Elle fit une courte pause avant de reprendre avec une voix douce :
— Je suis heureuse que tu aies pensé à venir me voir. Moi-même je ne peux pas faire grand-chose. Tu aurais été plus vite en passant directement par les héritiers ou le conseil. Et au vu de ton rôle dans la mission, tu aurais eu une entrevue immédiatement.
— Tu as été ma cheffe durant cette mission. Je te fais confiance pour prendre soin de moi. Je suis sûrement plus à l’aise de traiter avec toi qu’avec quelqu’un autre.
— Merci, répondit la jeune fille soudain très touchée par la déclaration de Lôrindel. Au fait, Valia va mieux ?
— Oui, grâce à tout le monde elle pourra bientôt revoler ! s’exclama-t-il tout sourire.
Après quelques échanges, Lôrindel se retira, laissant Élentir à son rapport. Malgré l’heure tardive, Élentir envoya une missive officielle, demandant à être reçue par les héritiers dès le lendemain.
Elle et Lôrindel furent convoqués juste après le petit déjeuner dans la salle des doléances. Légèrement amusée par cette étrange situation, Élentir entra dans la salle, suivie de son compagnon. Ils furent accueillis poliment par Palantir dans sa tenue officielle. Un scribe se tenait à l’écart devant un bureau, prêt à prendre des notes.
— On m’a dit que tu voulais me voir dans mes fonctions officielles ? demanda-t-il.
L’écuyère dut s’empêcher de sourire tant la situation l’amusait. Elle répondit néanmoins avec sérieux :
— Oui, excuse-moi pour le dérangement, mais mon compagnon ici présent a une demande assez urgente à faire.

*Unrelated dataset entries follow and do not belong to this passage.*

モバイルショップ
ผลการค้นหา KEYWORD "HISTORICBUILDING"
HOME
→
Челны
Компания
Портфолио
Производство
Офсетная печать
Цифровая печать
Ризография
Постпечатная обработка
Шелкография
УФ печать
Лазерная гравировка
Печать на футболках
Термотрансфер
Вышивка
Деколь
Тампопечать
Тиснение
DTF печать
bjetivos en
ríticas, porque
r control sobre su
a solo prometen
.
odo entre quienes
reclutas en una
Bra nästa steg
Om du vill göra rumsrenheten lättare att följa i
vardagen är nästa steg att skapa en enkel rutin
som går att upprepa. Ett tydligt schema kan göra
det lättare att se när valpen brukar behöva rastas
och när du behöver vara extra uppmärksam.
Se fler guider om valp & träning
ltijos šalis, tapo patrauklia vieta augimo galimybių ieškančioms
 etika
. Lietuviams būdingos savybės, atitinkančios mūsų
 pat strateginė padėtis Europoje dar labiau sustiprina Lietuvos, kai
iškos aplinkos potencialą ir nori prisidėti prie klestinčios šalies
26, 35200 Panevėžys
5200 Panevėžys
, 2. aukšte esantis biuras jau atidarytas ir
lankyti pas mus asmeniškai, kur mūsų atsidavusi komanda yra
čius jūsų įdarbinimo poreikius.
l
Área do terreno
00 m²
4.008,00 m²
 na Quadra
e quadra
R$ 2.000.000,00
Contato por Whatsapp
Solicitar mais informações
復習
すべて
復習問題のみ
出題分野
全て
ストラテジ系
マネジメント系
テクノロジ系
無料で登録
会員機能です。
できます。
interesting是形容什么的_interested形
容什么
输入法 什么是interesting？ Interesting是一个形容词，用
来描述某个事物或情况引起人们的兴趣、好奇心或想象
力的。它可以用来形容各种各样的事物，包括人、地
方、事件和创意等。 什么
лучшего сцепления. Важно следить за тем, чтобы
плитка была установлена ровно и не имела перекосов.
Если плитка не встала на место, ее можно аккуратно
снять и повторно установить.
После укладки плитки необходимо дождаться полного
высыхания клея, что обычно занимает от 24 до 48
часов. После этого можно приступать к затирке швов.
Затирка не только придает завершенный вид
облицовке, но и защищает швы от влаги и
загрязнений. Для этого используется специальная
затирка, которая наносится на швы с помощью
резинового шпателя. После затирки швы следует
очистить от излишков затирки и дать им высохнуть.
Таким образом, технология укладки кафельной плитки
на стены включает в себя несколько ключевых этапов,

Élentir s’effaça devant Lôrindel, qui fit un salut :
— Lôrindel de Valdeau, fils du baron Tillion de Valdeau, se présenta-t-il en faisant une belle révérence.
Pour la première fois depuis qu’elle le connaissait, Élentir vit les origines nobles du garçon.
— Oui, j’ai entendu parler de toi, j’espère pouvoir un jour rencontrer Valia. Que souhaites-tu demander ?
— Je souhaiterais qu’on me déshérite, demanda fermement le garçon.
Palantir fut légèrement surpris, mais il ne fut pas indiscret pour autant :
— J’imagine que ce n’est pas sur un coup de tête que tu demandes ceci. Et tu es au courant que si on le fait avant la remise officielle de vos récompenses, ta famille ne pourra pas bénéficier de la tienne.
Le jeune futur ex-noble hocha la tête fermement, légèrement impressionné par la présence d’esprit du prince.
— Très bien, je vais tout de suite faire les papiers pour confirmer que vous ne faites plus partie de la famille des barons de Valdeau. Vous ne souhaitez pas demander le retrait de leur titre.
Lôrindel eut un sourire, mais répondit sans hésitation :
— Non, qu’ils en profitent tant qu’ils l’ont encore…
— Sachez en tout cas que s’ils viennent vous poser des problèmes, ma famille vous soutiendra. Ah, et puis, il faut que vous vous trouviez un nouveau nom. Revenez me voir d’ici demain.
— Merci beaucoup, Votre Altesse.
Élentir et lui se retirèrent. Le jeune homme remercia avec énormément de gratitude la jeune fille. Après cela, ils se séparèrent.